The article explores the transition between high school and college and how the loneliness levels of students are impacted.
“There are two distinct types of loneliness: a deficiency of close and intimate relationships leading to emotional loneliness and the lack of a network of social relationships leading to social loneliness,” they wrote.
Both types of loneliness can be found in college students, but they must be examined independently because satisfaction in one does not automatically offset the other.
According to “Loneliness at Pandemic U” by Deborah Cohan, “Nationwide, many faculty members have expressed concerns about attempts to lure students and parents who are understandably desperate for some semblance of normalcy and are prey to the promise of what they’ve long hungered and planned for—to have the quintessential campus experience.”
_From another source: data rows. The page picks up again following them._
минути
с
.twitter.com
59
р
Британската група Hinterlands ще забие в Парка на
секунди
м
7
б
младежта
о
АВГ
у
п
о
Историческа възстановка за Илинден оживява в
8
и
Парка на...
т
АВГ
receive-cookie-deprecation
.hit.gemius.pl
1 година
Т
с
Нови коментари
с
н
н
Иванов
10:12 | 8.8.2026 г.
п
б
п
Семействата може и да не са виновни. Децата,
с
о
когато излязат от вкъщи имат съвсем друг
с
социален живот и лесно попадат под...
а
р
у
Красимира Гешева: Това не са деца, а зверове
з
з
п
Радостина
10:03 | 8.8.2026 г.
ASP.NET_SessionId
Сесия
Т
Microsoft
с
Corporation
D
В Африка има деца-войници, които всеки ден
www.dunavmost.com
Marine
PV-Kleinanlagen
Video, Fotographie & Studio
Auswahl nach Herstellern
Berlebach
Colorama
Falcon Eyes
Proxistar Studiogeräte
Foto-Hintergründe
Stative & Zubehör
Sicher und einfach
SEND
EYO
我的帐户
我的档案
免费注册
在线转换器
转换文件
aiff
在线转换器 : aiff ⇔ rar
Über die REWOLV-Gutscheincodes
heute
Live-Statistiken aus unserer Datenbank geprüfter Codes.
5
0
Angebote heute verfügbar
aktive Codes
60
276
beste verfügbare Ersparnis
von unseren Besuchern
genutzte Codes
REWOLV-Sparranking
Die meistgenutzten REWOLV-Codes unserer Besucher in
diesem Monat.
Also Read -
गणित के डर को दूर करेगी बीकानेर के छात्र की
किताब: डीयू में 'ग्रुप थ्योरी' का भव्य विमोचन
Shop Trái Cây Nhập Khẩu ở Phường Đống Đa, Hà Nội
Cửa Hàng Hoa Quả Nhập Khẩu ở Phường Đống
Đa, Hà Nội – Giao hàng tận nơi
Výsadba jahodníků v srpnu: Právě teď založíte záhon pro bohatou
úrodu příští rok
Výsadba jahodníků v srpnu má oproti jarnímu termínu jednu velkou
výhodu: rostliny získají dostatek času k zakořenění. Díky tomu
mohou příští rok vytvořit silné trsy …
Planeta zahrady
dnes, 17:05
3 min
Sarah Mikles, freshman in dietetics, has noticed the college experience has been very different than what she planned for.
“With all of the online classes, you don’t get to know everyone who’s in your class,” she said. “I find it hard in the dorms, too, because there aren’t events and no one leaves their doors open. It’s hard to meet people.”
Cohan echoes this idea in her opinion piece.
“In insisting on trying to reopen, it is colleges that have engineered a certain type of loneliness—one I hope institutions, and those that inhabit them, can eventually bounce back from," she wrote.
There is no question that loneliness is prevalent on campuses across the United States.
According to Diehl, “Loneliness was prevalent in university students, with 32.4 percent feeling moderately lonely and 3.2 percent feeling severely lonely.”
The COVID-19 pandemic has made social loneliness more common on campus with less in-person events and classes. This can contribute to emotional loneliness because it is hard to find people to be vulnerable with.
“My family helped with the emotional loneliness," Mikles said. "I got close with them because of the pandemic, and I was able to confide in them."
Even with a supportive family, Mikles said she still struggled with loneliness throughout the transition from high school to college.
“Losing connections with my friends was really prominent as I left high school,” she said. “It really showed me who my true friends were and who I could emotionally confide in.”
Diehl’s research also showed that long-term loneliness can be detrimental to health.
“[Loneliness] has been associated with a greater risk for all-cause mortality, multimorbidity, depression and suicidal behavior,” they wrote.
Once the COVID-19 pandemic is more controlled, Mikles hopes the loneliness will also get better.
“I’m looking forward to getting out of my room and seeing new faces,” she said. “It’ll be exciting to get some variety and meet new people.”